The task -
Locate the line that contains "[64,182,280,198] // 情况1:查询普通用户合约地址". Print it and each following line through the end of the listing, verbatim, and nothing more.

- - -

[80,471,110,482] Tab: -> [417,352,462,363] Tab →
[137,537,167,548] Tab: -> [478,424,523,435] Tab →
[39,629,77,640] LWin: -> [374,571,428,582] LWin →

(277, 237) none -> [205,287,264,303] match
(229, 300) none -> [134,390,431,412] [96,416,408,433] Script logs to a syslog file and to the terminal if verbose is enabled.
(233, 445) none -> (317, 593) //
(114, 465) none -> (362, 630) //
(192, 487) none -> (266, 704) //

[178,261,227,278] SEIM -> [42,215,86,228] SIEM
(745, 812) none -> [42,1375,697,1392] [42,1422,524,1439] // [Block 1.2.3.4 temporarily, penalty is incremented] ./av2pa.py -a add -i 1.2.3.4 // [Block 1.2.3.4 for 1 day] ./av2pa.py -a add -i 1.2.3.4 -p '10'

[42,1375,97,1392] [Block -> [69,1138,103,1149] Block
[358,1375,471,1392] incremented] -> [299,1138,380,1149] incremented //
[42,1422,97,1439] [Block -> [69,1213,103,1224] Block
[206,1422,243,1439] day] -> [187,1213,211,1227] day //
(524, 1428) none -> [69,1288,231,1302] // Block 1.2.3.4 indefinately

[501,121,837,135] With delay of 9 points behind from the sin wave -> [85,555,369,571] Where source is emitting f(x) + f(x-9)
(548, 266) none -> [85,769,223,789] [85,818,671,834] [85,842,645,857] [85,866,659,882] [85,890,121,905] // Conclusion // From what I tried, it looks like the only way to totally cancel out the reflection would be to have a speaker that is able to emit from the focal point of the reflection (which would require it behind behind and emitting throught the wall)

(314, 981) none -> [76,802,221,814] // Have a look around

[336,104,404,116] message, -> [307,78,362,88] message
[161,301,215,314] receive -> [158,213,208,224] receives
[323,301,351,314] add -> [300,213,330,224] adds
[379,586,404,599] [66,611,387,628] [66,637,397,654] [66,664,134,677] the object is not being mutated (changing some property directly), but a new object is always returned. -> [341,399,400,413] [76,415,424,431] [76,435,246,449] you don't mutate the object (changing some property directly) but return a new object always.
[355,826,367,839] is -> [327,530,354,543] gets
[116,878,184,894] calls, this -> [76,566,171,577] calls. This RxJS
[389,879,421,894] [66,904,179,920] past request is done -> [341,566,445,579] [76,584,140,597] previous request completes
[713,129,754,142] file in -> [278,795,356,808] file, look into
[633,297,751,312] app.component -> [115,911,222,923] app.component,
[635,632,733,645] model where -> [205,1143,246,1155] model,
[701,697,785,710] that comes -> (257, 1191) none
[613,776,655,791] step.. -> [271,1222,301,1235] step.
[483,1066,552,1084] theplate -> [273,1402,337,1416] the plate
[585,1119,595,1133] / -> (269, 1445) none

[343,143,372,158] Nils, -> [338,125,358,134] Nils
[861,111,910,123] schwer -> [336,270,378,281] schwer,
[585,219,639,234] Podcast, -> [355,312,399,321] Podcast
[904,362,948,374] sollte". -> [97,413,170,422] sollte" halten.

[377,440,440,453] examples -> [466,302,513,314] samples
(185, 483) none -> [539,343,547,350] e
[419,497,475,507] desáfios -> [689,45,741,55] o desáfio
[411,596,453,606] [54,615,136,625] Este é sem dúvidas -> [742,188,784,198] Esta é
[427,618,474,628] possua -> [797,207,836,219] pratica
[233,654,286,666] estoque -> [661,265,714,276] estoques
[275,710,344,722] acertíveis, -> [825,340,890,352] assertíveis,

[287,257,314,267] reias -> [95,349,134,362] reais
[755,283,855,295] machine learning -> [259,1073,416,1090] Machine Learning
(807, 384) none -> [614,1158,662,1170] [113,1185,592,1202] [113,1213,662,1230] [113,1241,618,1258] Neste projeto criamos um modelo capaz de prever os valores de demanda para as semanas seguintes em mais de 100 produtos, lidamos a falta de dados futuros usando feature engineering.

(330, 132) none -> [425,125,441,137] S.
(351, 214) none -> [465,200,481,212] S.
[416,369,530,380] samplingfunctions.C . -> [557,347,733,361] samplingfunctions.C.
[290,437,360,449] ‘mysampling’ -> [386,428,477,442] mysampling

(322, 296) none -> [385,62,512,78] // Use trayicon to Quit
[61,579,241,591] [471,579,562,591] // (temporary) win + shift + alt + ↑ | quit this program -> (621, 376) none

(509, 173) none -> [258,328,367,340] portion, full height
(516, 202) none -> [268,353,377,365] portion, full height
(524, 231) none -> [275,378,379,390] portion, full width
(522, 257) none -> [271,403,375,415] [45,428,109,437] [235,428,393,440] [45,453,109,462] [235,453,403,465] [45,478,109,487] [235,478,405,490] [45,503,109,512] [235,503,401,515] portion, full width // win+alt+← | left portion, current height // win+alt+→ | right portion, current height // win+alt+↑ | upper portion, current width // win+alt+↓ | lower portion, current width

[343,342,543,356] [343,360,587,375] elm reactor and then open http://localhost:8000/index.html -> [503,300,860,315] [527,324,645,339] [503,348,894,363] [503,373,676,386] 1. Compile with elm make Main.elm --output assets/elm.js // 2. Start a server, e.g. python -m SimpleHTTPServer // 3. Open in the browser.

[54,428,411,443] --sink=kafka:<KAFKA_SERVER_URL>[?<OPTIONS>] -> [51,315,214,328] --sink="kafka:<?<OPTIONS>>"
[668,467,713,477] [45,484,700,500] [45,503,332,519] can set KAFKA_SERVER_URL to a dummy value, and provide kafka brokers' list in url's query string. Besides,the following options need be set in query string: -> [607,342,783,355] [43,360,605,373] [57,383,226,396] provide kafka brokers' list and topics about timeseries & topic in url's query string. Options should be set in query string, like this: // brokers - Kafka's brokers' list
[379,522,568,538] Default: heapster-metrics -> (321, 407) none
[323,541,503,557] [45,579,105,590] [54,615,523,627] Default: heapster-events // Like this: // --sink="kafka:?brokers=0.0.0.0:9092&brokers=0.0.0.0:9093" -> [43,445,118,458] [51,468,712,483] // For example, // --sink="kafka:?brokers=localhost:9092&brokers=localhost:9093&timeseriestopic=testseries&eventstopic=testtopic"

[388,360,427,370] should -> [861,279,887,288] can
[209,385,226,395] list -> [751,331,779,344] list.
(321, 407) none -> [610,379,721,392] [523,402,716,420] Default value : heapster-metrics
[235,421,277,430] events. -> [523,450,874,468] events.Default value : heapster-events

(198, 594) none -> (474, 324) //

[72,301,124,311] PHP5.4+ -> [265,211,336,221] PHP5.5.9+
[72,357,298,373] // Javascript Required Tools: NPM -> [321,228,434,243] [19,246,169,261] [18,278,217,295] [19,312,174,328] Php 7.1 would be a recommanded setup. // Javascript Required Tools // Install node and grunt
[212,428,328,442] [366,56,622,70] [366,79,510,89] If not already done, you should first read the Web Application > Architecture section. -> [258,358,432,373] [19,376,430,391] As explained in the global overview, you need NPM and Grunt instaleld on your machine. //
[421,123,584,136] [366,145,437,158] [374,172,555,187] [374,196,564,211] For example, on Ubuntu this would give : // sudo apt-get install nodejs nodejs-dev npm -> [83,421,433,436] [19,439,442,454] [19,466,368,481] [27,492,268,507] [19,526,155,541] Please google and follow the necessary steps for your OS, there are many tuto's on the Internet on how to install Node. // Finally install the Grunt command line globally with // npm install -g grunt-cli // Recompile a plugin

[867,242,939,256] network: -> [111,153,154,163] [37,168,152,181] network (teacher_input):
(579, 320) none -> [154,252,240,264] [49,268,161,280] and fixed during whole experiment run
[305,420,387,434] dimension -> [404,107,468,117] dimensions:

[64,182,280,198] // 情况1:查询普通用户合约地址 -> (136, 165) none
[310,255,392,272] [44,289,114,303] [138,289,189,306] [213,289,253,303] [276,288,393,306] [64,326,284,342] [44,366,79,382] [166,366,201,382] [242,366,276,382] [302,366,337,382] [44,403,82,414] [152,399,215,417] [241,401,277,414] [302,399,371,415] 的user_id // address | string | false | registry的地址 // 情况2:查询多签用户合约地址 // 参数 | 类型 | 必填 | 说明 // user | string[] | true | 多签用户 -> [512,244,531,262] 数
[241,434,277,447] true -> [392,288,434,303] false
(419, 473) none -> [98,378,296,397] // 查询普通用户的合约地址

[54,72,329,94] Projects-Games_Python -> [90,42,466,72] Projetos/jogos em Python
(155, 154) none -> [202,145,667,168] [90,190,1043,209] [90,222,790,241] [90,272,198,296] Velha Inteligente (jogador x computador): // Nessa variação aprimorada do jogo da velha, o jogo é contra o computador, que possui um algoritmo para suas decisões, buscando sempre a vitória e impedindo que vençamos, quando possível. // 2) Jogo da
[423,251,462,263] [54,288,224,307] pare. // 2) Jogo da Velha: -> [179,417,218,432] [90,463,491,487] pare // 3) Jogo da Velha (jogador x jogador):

- - -

Output of the task -
[64,182,280,198] // 情况1:查询普通用户合约地址 -> (136, 165) none
[310,255,392,272] [44,289,114,303] [138,289,189,306] [213,289,253,303] [276,288,393,306] [64,326,284,342] [44,366,79,382] [166,366,201,382] [242,366,276,382] [302,366,337,382] [44,403,82,414] [152,399,215,417] [241,401,277,414] [302,399,371,415] 的user_id // address | string | false | registry的地址 // 情况2:查询多签用户合约地址 // 参数 | 类型 | 必填 | 说明 // user | string[] | true | 多签用户 -> [512,244,531,262] 数
[241,434,277,447] true -> [392,288,434,303] false
(419, 473) none -> [98,378,296,397] // 查询普通用户的合约地址

[54,72,329,94] Projects-Games_Python -> [90,42,466,72] Projetos/jogos em Python
(155, 154) none -> [202,145,667,168] [90,190,1043,209] [90,222,790,241] [90,272,198,296] Velha Inteligente (jogador x computador): // Nessa variação aprimorada do jogo da velha, o jogo é contra o computador, que possui um algoritmo para suas decisões, buscando sempre a vitória e impedindo que vençamos, quando possível. // 2) Jogo da
[423,251,462,263] [54,288,224,307] pare. // 2) Jogo da Velha: -> [179,417,218,432] [90,463,491,487] pare // 3) Jogo da Velha (jogador x jogador):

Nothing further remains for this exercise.